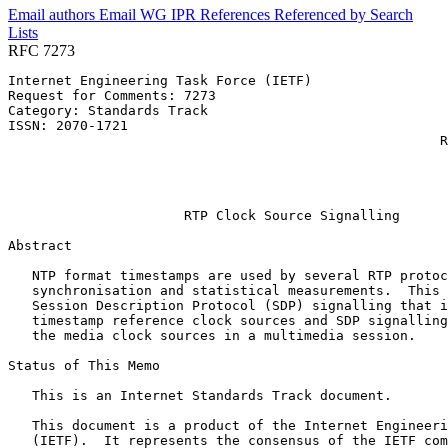
Email authors
Email WG
IPR
References
Referenced by
Search
Lists
RFC 7273
Internet Engineering Task Force (IETF)                 
Request for Comments: 7273                             
Category: Standards Track                              
ISSN: 2070-1721                                        
                                                      R
                                                       
                                                       
                                                       
                      RTP Clock Source Signalling

Abstract
   NTP format timestamps are used by several RTP protoc
   synchronisation and statistical measurements.  This 
   Session Description Protocol (SDP) signalling that i
   timestamp reference clock sources and SDP signalling
   the media clock sources in a multimedia session.

Status of This Memo
   This is an Internet Standards Track document.

   This document is a product of the Internet Engineeri
   (IETF).  It represents the consensus of the IETF com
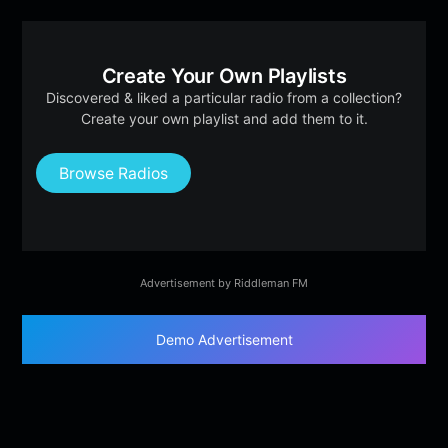
Create Your Own Playlists
Discovered & liked a particular radio from a collection?
Create your own playlist and add them to it.
Browse Radios
Advertisement by Riddleman FM
Demo Advertisement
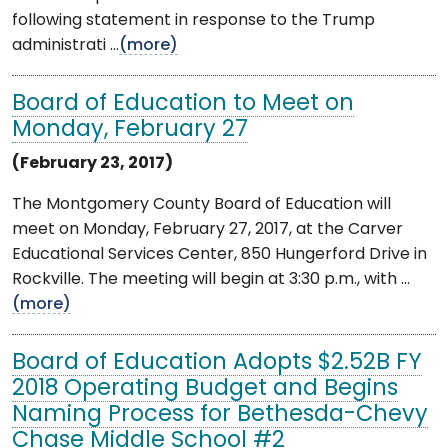
following statement in response to the Trump
administrati ...
(more)
Board of Education to Meet on
Monday, February 27
(February 23, 2017)
The Montgomery County Board of Education will
meet on Monday, February 27, 2017, at the Carver
Educational Services Center, 850 Hungerford Drive in
Rockville. The meeting will begin at 3:30 p.m., with ...
(more)
Board of Education Adopts $2.52B FY
2018 Operating Budget and Begins
Naming Process for Bethesda-Chevy
Chase Middle School #2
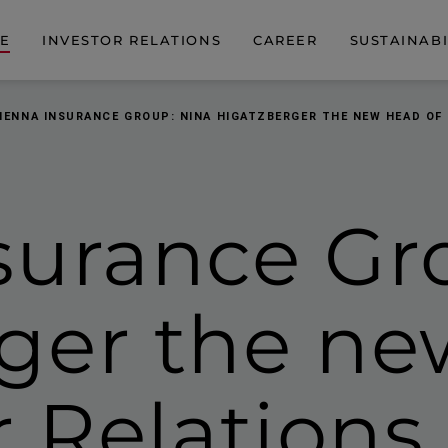
DE
INVESTOR RELATIONS
CAREER
SUSTAINABI
IENNA INSURANCE GROUP: NINA HIGATZBERGER THE NEW HEAD OF
surance Gr
rger
the ne
r Relations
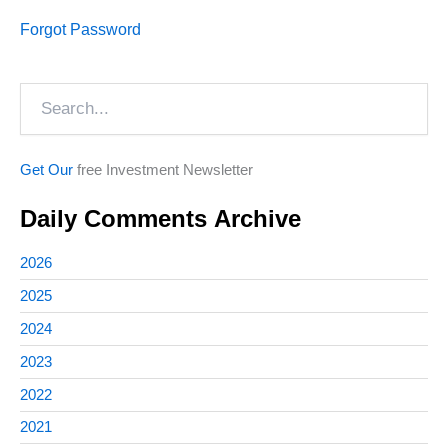
Forgot Password
Search
Get Our
free Investment Newsletter
Daily Comments Archive
2026
2025
2024
2023
2022
2021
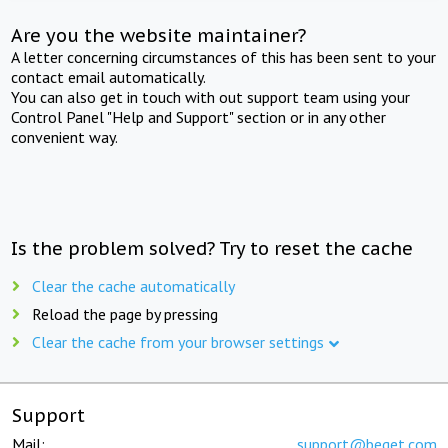
Are you the website maintainer?
A letter concerning circumstances of this has been sent to your
contact email automatically.
You can also get in touch with out support team using your
Control Panel "Help and Support" section or in any other
convenient way.
Is the problem solved? Try to reset the cache
Clear the cache automatically
Reload the page by pressing
Clear the cache from your browser settings
Support
Mail:
support@beget.com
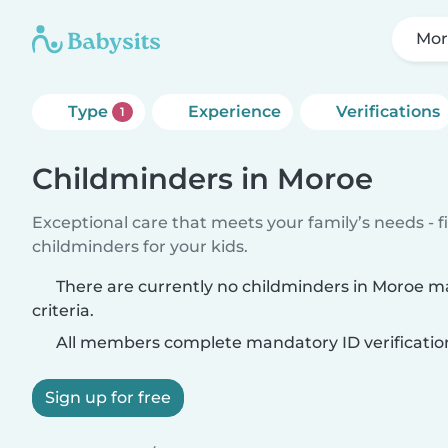
Mor
Type
Experience
Verifications
1
Childminders in Moroe
Exceptional care that meets your family’s needs - f
childminders for your kids.
There are currently no childminders in Moroe m
criteria.
All members complete mandatory ID verificatio
Sign up for free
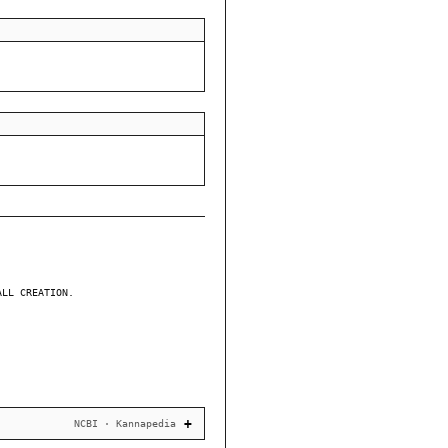
ALL CREATION.
NCBI · Kannapedia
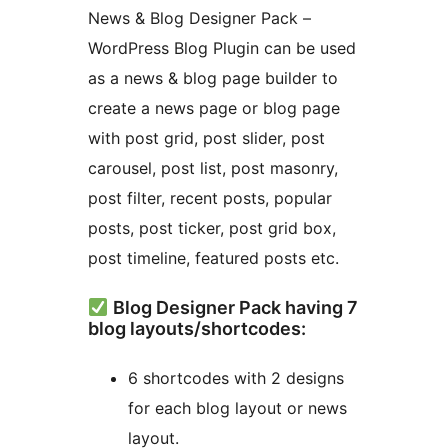
News & Blog Designer Pack –
WordPress Blog Plugin can be used
as a news & blog page builder to
create a news page or blog page
with post grid, post slider, post
carousel, post list, post masonry,
post filter, recent posts, popular
posts, post ticker, post grid box,
post timeline, featured posts etc.
Blog Designer Pack having 7
blog layouts/shortcodes:
6 shortcodes with 2 designs
for each blog layout or news
layout.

Problem: Repeat the lines exactly as they stand, from the opening line of the data through the line with "timestamp reference clock". Pictures stay out of the copy.

Exercise response:
Email authors
Email WG
IPR
References
Referenced by
Search
Lists
RFC 7273
Internet Engineering Task Force (IETF)                 
Request for Comments: 7273                             
Category: Standards Track                              
ISSN: 2070-1721                                        
                                                      R
                                                       
                                                       
                                                       
                      RTP Clock Source Signalling

Abstract
   NTP format timestamps are used by several RTP protoc
   synchronisation and statistical measurements.  This 
   Session Description Protocol (SDP) signalling that i
   timestamp reference clock sources and SDP signalling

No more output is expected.